_Problem statement_:
Transcribe every entry word for word, leaving out all images.

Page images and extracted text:
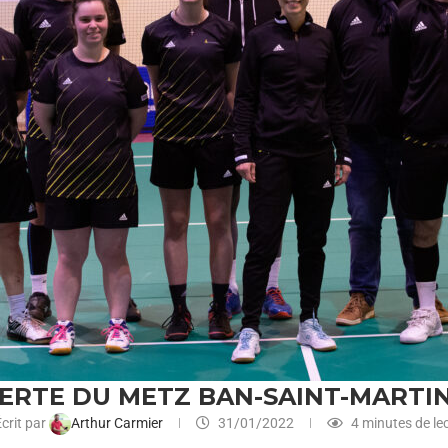
ERTE DU METZ BAN-SAINT-MARTI
crit par
Arthur Carmier
31/01/2022
4 minutes de le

_Problem solution_:
ERTE DU METZ BAN-SAINT-MARTI
crit par
Arthur Carmier
31/01/2022
4 minutes de le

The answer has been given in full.